Paulo Henrique Amorim – Para uma revista ultra-liberal como a Economist, fazer uma reportagem em defesa de um programa estatal, eu fiquei perplexo quando vi. Em geral eles falam mal... (risos)

Cícero Péricles de Carvalho – Nós fizemos um tour, com ele, concentrado. Ele estava desconfiado, eu acredito, fizemos um tour com ele pela periferia. Primeiro é um choque, um contraste, um inglês olhando aquela miséria inteira, ele deve ter dito, “nossa, mãe! É outro planeta!” Para quem vem da Inglaterra e desce aqui... Apesar de que ele é muito viajado. E os resultados ditos pelas famílias e por professores, diretores de escolas, pequenos empresários. A rede de comércio de Alagoas e do nordeste inteiro, quando eu falo de Alagoas subentenda sempre nordeste inteiro porque é um fenômeno regional, é absolutamente favorável ao Bolsa Família e a Previdência... e ao PETI que é o programa de Erradicação do Trabalho Infantil, que aqui tem um peso significativo, e ao Fundeb e o SUS, porque a população é muito pobre e, evidentemente, vê nesses elementos uma saída, uma alternativa para romper o quadro de miséria absoluta que existe.

O Conversa Afiada encaminhou a entrevista do professor Cícero Péricles de Carvalho aos senadores Arthur Virgilio (PSDB-AM), João Tenório (PSDB-AL) e ao presidente da Fiesp Paulo Skaf, com as seguintes perguntas:

Exmo. Sr. Senador Arthur Virgílio,

Diante da entrevista do professor Cícero Péricles de Carvalho (anexa), o senhor, como líder da batalha para derrubar a CPMF, considera que foi apropriado retirar recursos que beneficiam metade das famílias do Estado de Alagoas?
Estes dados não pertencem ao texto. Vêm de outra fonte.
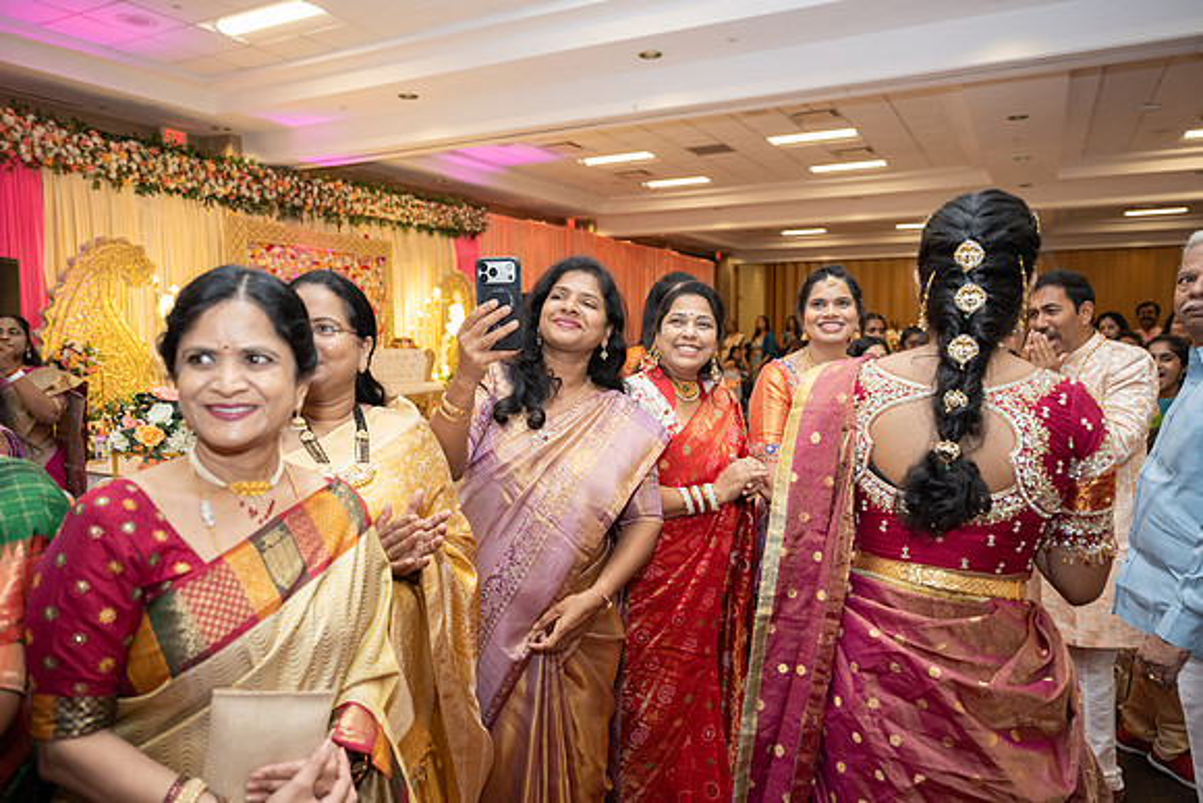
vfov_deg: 51.7
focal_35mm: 25
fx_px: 828
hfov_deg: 72.0
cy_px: 402
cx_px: 602
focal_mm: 24
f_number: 3.2
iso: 1250
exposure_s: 1/160
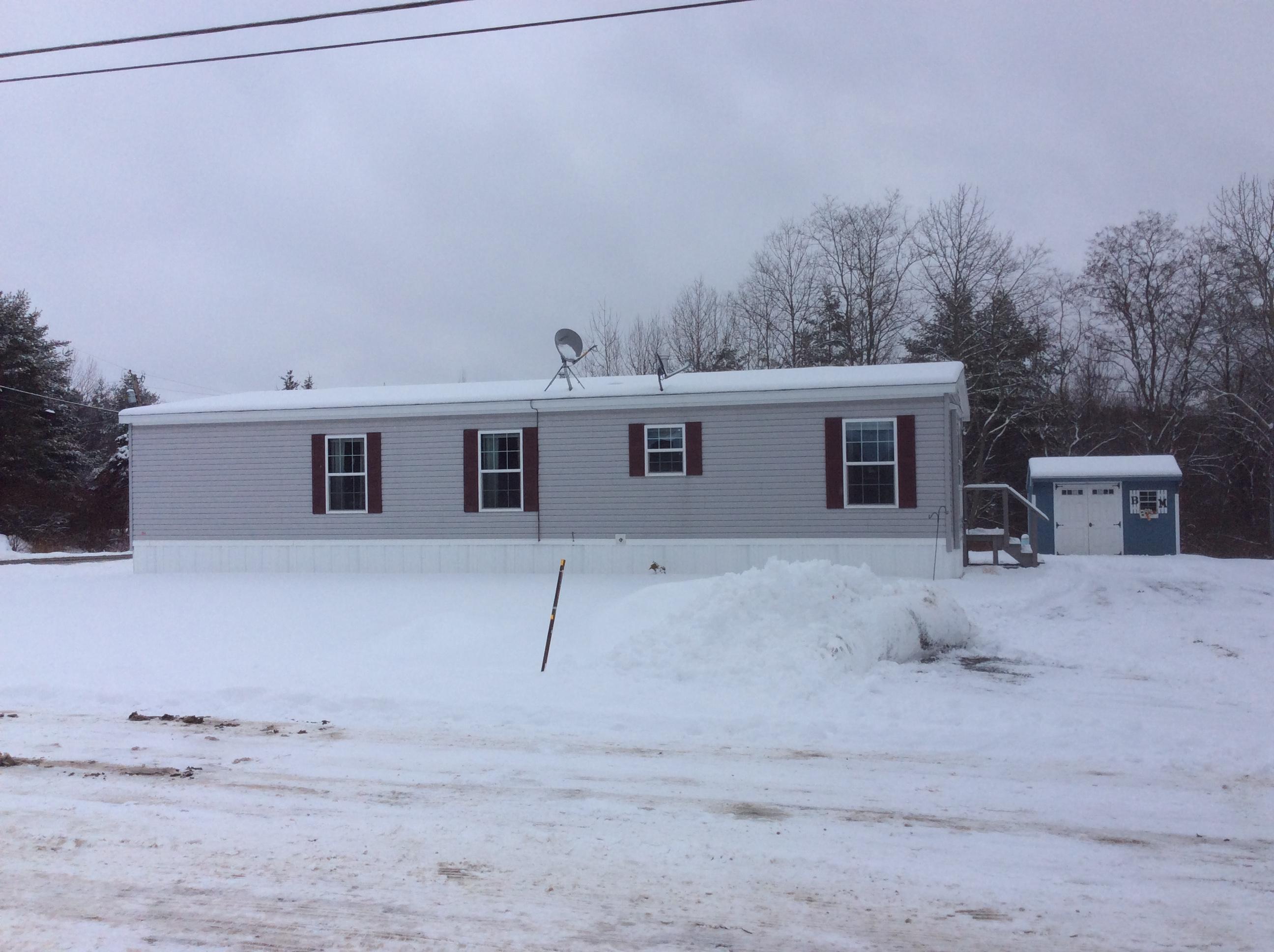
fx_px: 1176
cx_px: 637
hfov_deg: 56.9
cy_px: 476
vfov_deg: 44.1
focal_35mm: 32
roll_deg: -0.1
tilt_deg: +0.2
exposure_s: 1/829
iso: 32
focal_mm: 3.3
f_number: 2.4
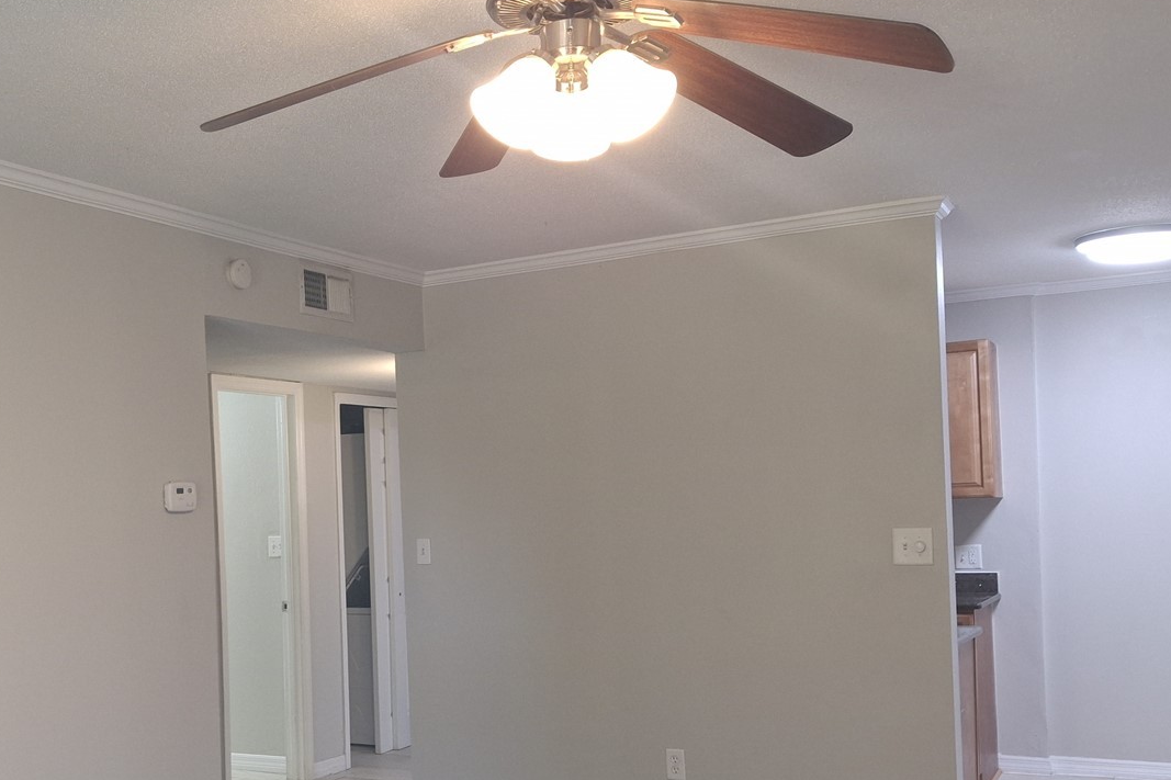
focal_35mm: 39
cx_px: 405
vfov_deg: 34.0
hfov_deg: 48.8
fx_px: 1268
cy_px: 501
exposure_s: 1/60
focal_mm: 4.69
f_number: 1.8
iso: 160
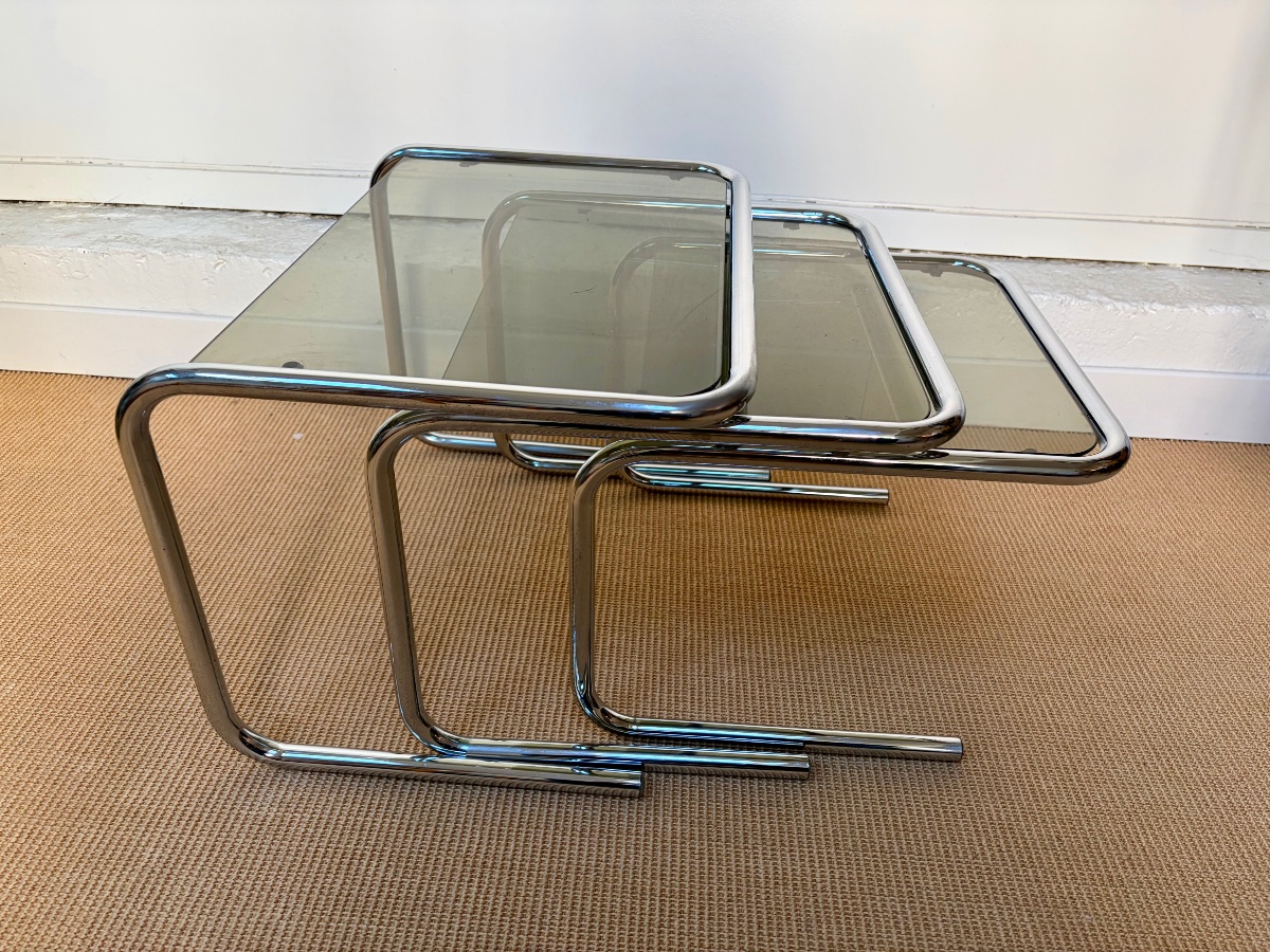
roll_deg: +1.5
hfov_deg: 67.3
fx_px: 954
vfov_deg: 53.1
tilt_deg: -30.3
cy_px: 476
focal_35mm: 26
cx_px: 635
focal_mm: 5.96
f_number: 1.6
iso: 125
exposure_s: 1/60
Exmo. Sr. Senador João Tenório,

Diante da entrevista do professor Cícero Péricles de Carvalho (anexa), o senhor considera que foi apropriado o seu voto contra a CPMF e, portanto, contra o Bolsa Família, que beneficia metade das famílias do seu Estado?


Sr. presidente da Fiesp, Paulo Skaf,

Diante da entrevista do professor Cícero Péricles de Carvalho (anexa), o senhor se orgulha de ter contribuído para retirar recursos que beneficiam metade das famílias de Alagoas?




Um comentário:

Ivan Marinho disse...

A movimentação provocada na base da economia (principalmente sobre os produtos de consumo mínimo, como alimentos e roupas) advinda do Bolsa Família, e que tem como agente principal os integrantes do dorso das classes D e E, explicaria por si só a importância do programa. O que me assusta é a hipocrisia contida em todas as fundamentações contrárias. Por mais difícil que pareça manobrar as palavras – e os fatos e indicadores – para dar sustentação às forças que lutam contra o progresso social no país, ainda há quem o consiga. O professor Cícero Péricles (com quem tenho o prazer de estudar economia regional e alagoana na UFAL) fundamenta com clareza e objetividade – em outras palavras, só não deixa claro para quem não quer ver – o que todo mundo precisa entender: o Bolsa Família, mais do que uma ajuda financeira, é distribuição de dignidade para a família brasileira. Dignidade que vem em forma de reflexos em indicadores de saúde, de educação, de alimentação, entre tantos outros fatores citados na entrevista. Para finalizar deixo uma pergunta: como pode num país que gasta 2,7 bilhões de reais (0,6% do orçamento da União) com a manutenção do Senado e da Câmara de Deputados – com folhas de funcionários que admitem até empregadas domésticas dos políticos – existir alguém que critique um programa de importância vital como o Bolsa Família?